Abstract
Purpose :
Publicly available datasets used to train artificial intelligence (AI) models for the detection of glaucoma utilize various, often unspecified methods to determine ground truth of the presence or absence of glaucoma based on fundus images. Accurate determination of ground truth is essential for training valid AI models for glaucoma detection. The purpose of the study is to validate ground truth of presence or absence of glaucoma as labeled in fundus images from 20 publicly available glaucoma datasets.
Methods :
Two datapoints with labeled ground truth of ‘glaucoma’, two with labeled ground truth of ‘no glaucoma’, were randomly sampled from 20 datasets; 3 of the 20 only provided a single label, for a total of 74 validation instances. All available metadata was removed, and graders were masked to the labeled reference standard. Graders independently evaluated each image for VCDR, presence of peripapillary atrophy, presence of retinal nerve fiber layer defect, presence of optic disc hemorrhage, integrity of the neuroretinal rim (presence of notching), and evaluation of the ISNT rule. Based on evaluation of all features, presence or absence of glaucoma was determined. Where graders disagreed, discussion of each feature and final diagnosis was undertaken.

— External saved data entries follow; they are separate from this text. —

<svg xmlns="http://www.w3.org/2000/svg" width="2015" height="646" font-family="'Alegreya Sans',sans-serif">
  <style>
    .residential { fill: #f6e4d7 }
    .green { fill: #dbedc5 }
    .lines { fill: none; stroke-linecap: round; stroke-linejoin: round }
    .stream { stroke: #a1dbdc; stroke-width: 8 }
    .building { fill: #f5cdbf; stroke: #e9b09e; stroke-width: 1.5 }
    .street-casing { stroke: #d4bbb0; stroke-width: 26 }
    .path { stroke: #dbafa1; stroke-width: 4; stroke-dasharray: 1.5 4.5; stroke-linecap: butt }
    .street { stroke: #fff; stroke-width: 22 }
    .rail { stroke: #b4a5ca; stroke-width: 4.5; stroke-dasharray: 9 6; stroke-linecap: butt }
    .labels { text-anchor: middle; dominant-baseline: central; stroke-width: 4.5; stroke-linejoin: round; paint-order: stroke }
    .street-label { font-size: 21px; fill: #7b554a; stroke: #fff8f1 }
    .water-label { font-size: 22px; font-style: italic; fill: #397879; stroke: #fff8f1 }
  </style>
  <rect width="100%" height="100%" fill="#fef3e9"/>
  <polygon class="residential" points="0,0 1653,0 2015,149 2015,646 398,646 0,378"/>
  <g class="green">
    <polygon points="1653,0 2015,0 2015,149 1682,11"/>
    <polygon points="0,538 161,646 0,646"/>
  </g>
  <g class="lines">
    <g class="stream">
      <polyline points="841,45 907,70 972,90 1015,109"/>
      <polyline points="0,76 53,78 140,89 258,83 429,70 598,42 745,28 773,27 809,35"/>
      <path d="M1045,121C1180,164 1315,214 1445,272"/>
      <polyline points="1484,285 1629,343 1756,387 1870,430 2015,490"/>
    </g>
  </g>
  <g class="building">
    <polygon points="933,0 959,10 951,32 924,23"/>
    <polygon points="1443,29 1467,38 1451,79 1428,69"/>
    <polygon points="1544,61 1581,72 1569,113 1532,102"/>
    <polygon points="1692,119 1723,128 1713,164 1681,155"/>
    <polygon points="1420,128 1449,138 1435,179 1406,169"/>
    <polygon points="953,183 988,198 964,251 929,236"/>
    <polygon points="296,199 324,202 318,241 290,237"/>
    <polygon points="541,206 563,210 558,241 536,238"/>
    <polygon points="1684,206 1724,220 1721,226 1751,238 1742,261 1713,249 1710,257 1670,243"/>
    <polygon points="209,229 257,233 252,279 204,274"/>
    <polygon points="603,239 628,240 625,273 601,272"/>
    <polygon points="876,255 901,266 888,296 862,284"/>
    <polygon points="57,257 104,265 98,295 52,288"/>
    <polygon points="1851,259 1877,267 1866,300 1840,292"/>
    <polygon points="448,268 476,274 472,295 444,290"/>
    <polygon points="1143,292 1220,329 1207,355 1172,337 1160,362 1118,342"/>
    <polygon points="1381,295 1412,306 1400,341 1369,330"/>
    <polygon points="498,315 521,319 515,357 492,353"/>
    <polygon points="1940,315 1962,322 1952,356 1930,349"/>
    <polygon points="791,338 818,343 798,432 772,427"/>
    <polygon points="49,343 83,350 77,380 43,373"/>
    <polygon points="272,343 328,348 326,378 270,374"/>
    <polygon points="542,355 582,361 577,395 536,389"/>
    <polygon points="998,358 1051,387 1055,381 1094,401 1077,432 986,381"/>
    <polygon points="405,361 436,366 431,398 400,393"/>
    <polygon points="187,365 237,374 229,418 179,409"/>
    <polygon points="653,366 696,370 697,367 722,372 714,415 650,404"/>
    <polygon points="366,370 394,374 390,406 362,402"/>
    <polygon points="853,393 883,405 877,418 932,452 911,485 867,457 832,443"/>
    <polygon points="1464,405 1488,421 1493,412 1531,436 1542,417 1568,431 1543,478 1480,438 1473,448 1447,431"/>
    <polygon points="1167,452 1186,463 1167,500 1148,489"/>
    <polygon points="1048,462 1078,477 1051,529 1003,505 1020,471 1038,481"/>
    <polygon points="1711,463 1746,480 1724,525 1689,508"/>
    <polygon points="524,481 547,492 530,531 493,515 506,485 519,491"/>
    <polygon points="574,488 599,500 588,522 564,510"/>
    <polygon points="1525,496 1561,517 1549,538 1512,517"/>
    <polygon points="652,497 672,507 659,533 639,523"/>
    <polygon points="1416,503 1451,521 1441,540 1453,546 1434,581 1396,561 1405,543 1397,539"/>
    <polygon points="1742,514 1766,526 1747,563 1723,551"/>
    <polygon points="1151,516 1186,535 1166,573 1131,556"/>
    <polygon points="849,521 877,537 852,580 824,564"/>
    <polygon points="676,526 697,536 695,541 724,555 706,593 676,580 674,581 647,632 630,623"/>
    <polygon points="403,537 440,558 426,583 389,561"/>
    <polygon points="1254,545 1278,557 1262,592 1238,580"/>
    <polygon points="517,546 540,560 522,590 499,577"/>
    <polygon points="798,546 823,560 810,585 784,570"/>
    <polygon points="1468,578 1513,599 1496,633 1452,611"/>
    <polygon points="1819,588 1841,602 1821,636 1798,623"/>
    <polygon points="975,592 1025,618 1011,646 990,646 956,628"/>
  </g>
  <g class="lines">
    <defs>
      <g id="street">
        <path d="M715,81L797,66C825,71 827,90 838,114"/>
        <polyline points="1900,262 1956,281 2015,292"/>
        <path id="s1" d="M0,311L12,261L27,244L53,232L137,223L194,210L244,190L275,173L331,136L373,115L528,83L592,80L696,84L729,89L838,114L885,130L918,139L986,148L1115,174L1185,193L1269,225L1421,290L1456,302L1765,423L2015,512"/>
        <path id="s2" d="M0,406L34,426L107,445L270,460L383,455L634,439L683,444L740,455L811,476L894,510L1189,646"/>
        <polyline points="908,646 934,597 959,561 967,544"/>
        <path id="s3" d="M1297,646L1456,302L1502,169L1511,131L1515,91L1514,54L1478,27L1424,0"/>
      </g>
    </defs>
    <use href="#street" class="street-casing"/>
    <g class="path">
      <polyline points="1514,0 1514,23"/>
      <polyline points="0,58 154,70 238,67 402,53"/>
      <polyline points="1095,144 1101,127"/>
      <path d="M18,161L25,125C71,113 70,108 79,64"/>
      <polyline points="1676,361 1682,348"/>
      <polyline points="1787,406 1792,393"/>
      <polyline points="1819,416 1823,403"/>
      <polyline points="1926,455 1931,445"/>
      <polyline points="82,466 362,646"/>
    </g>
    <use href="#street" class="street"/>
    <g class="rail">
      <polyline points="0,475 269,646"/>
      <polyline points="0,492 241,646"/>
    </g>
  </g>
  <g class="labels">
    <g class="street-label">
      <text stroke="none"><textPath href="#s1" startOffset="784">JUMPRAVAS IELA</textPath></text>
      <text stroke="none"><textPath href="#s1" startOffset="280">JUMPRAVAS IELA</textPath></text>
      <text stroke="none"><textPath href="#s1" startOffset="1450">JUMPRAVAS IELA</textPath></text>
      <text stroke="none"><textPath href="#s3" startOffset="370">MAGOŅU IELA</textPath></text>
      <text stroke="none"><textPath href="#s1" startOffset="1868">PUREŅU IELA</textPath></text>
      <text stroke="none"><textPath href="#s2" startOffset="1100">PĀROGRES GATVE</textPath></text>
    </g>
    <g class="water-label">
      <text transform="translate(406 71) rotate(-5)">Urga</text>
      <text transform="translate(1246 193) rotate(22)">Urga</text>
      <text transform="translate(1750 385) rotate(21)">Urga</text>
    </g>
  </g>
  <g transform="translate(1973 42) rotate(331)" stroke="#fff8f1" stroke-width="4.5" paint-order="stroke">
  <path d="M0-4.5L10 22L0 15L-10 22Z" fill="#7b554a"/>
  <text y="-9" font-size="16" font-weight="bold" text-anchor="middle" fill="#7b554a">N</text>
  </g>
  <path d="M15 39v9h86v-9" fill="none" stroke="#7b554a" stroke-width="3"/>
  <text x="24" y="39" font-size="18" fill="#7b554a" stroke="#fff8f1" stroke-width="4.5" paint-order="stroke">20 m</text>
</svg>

Agreement between graders and agreement of graders with labeled ground truth for each image was determined by percent agreement and Cohen’s Kappa coefficient.
Results :
Annotator agreement and kappa score between graders on the diagnosis of glaucoma based on fundus images were 79.05% & 0.52 which improved following discussion to 97.72% & 0.95, respectively. Mean agreement of graders with labeled reference standard and the corresponding kappa coefficient were 75.33% & 0.52 that improved to 77.02% & 0.54 post-discussion. Following discussion, 8 datasets had 100% and 5 datasets had 50% agreement with both graders.
Conclusions :
Agreement of presence or absence of glaucoma based on six pre-specified clinical features between expert clinical graders was very high; while agreement with established ground truth of publicly available datasets varied greatly between datasets. Consistent, established, and clearly described protocols for evaluation of labeling of fundus images in publicly available datasets used in model development for the detection of glaucoma is necessary prior to model training and potential clinical deployment.
This abstract was presented at the 2023 ARVO Annual Meeting, held in New Orleans, LA, April 23-27, 2023.